The Kitchen Clock (Translation)
Die Küchenuhr
The Kitchen Clock (Wolfgang Borchert, 1947)
(I made this translation, with much assistance from my German tutor, Patricia)
They had already seen him coming towards them from a distance, because he stood out. He had a very old face, but by the way he was going, you saw that he was only twenty. With his old face, he sat down with them on the bench. And then he showed them what he was holding in his hand.
“It was our kitchen clock,” he said, and he looked at them one after another. They were sitting on the bench in the sun. “Still, yes, I have found it. It has been left over.”
He held a round, plate-white clock in front of him and dabbed the blue-painted numbers with his finger.
“It has no further worth,” he said, apologetically, “I too know that.”

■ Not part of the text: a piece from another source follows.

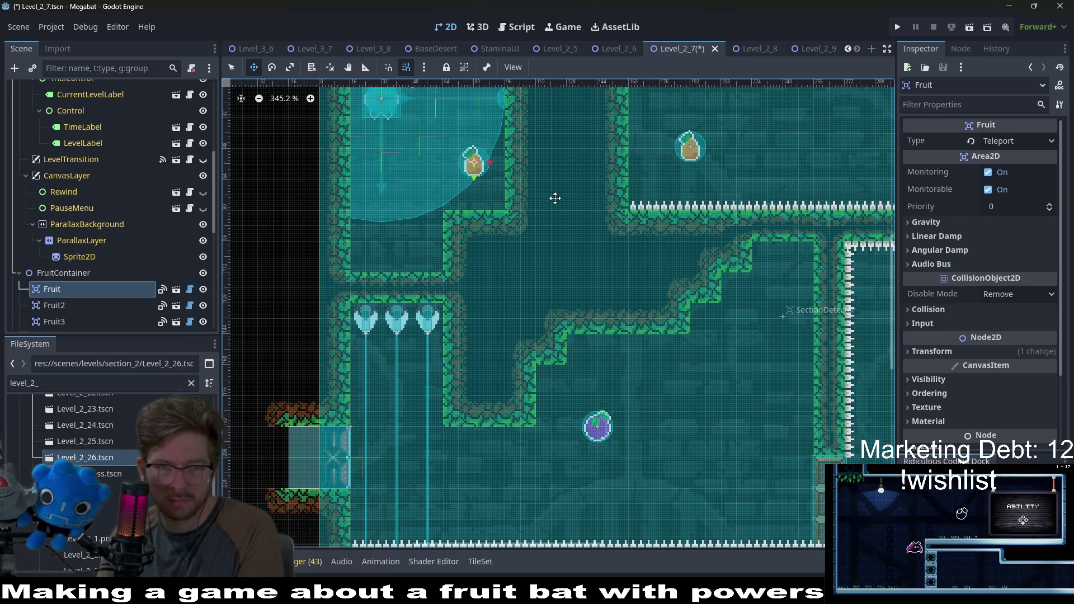
scroll(553, 198, down, 6)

“And it is also not very pretty. It is only like a plate, with white paint. But the blue numbers, however, look quite pretty, I find. The hands are of course only sheet metal. And now they too do not work anymore.”
“No. Inside she is broken, it is certain. But it still looks as always. Even though now it does not work anymore.”
He made with his fingertip a careful circle around the rim of the clock. And he said softly:
“And it has been left over.”
Those sitting on the bench in the sun did not look at him. One looked at his shoes and the woman looked into her stroller. Then someone said:
“You have probably lost everything?”
“Yes, yes,” he said joyfully, “imagine, really everything! Only she here, she is left over.”
And he lifted the clock again, as if the others did not know it yet.
“But it does not work anymore,” said the woman.
“No no, not that. It is broken, I know that well. But as for the rest, she is still quite as always: white and blue.” And again he showed them his clock.
“And, the most important part is,” he continued excitedly, “that, I have not yet told you at all. Because the most important part is still to come: think of it, she is stopped at two-thirty. Right at two thirty. Really. At two-thirty. Imagine.”
“Then your house was certainly hit at half past two,” said the man, and he pushed his lower lip forward importantly. “I have already heard this often. When the bomb drops, the clocks stop. That comes from the pressure.”
He looked at his clock and shook his head in a superior way. “No, dear sir, no, there you are mistaken. This has nothing to do with the bombs. You do not always need to speak of the bombs. No. At half past two, there was something completely different that you just do not know. Because this is the point, that it stopped right at half past two. And not at a quarter past four or at seven. Around half past two I have always come home. At night, I mean. Almost always at half past two. This is exactly the point.
He looked at the others, but they had turned their eyes from him. He didn’t notice it. Then he nodded to his clock.
“Then naturally I was hungry, right? wasn’t I? And I always went immediately into the kitchen. Then it was almost always half past two. And then, then you know, my mother came. I could open the door as quietly as possible — still, she always heard me. And when I looked for something to eat in the dark kitchen, the light suddenly turned on. Then she stood there there in her wool-jacket and with a red scarf. And barefoot. Always barefoot. And our kitchen was tiled there. And she made her eyes very small, because the light was so bright for her. Because she had been sleeping, after all. It was night, after all.”
“‘So late again,’ she said then. She never said more. Only ‘so late again.’ And then she warmed dinner for me and watched me eat. Then she always rubbed her feet together, because the tiles were so cold.”
“She never put on shoes at night. And she sat so long with me, until I was full. And then I heard her puting plates away, when I had already turned off the light in my room. It went this way every night. And mostly always, at two thirty. This was entirely as a matter of course, I found, that she made food in the kitchen for me at two-thirty at night. I found that entirely as a matter of course. After all, she always did that. And she never said anything more than, ‘So late again.’”
“But she said that every time. And I thought that it could never stop. It was a matter of course to me. All that had been alway as such.”
For a breath long, it was quiet on the bench.
Then he said quietly, “And now?”
He looked at the others. But he didn’t notice them.
Then he said quietly to his clock, into its white-blue, round face, “Now, now I know, that it was Paradise. The real Paradise.”
It was totally silent on the bench. The woman asked, “And your family?”
He smiled at them, embarrassed. “Ah, you think my parents? Yes, they are gone too. All is gone. All, imagine. All gone.”
He smiled from one to another, embarrassed. But they did not look at him.
There he lifted the clock again and laughed. He laughed, “Only she here. She is left over. And the important part is of course, that right at half past two she is stopped. Right at half past two.”
Then, he said nothing more. But he had a very old face. And the man who sat beside him looked at his shoes. But he did not see his shoes. He was thinking incessantly on that word Paradise.